Nach weiteren 4-5 Stunden passieren wir den Ton le Sap. Ein sehr berühmter Fluss, der so groß ist, dass man den Horizont nicht sehen kann und man meint, auf einem Meer zu sein. Atemberaubend. Ich komme aus dem Staunen nicht heraus und schon bald sind wir Siem Reap zum Greifen nahe. Der Kapitän und der nette Mann haben mittlerweile auch ihr erstes Bier aufgemacht. Der Pier rückt immer näher und schon jetzt schmerzt mich in Gedanken der Abschied.

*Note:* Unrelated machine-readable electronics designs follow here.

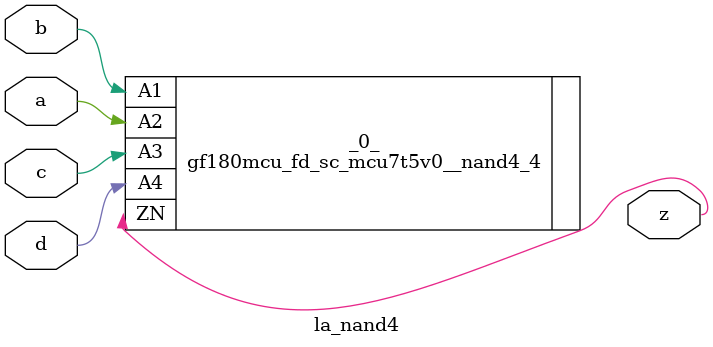
<source format=v>

/* Generated by Yosys 0.44 (git sha1 80ba43d26, g++ 11.4.0-1ubuntu1~22.04 -fPIC -O3) */

(* top =  1  *)
(* src = "generated" *)
module la_nand4 (
    a,
    b,
    c,
    d,
    z
);
  (* src = "generated" *)
  input a;
  wire a;
  (* src = "generated" *)
  input b;
  wire b;
  (* src = "generated" *)
  input c;
  wire c;
  (* src = "generated" *)
  input d;
  wire d;
  (* src = "generated" *)
  output z;
  wire z;
  gf180mcu_fd_sc_mcu7t5v0__nand4_4 _0_ (
      .A1(b),
      .A2(a),
      .A3(c),
      .A4(d),
      .ZN(z)
  );
endmodule

</source>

2 Frauen mit Sonnenbrille und einem Schal um den Kopf und Hals auf einem Boot
Frische Temperaturen am Morgen in Battambang

Mena, die schon einmal vor vielen Jahren in Siem Reap war, bereitet mich mental darauf vor. Bittet mich vorsichtig zu sein, weil bei der Anliege stelle ein Haufen Menschen sind, die zum Betteln kommen. Doch als das Ufer von Siem Reap in Sicht ist, sehen wir keine Menschenmassen und keine Bettler, noch irgendwelche dubiose Gestalten. Wir steigen vom Boot und ich drücke dem Bootsfahrer und dem netten Mann, der sein Essen mit mir geteilt hat, 6 US-Dollar Trinkgeld in die Hand. Sie freuen sich sehr. An Land warten wir, bis die Gepäckstücke ausgeladen werden. Der nette Mann scheut auch hier keine körperliche Arbeit und übernimmt.

Als er mir meinen Rucksack reicht, steht er an Deck, sieht mich an und sagt „Bye bye, please take care!“. Es ist ein Abschied für immer. Und irgendwie tut er weh. Wir lächeln uns ein letztes Mal an. Er winkt, ich drehe mich um und wir laufen den Pier hoch. Ich drehe mich noch einmal um, sehe ihn als kleinen roten Punkt, auf dem Boot stehen.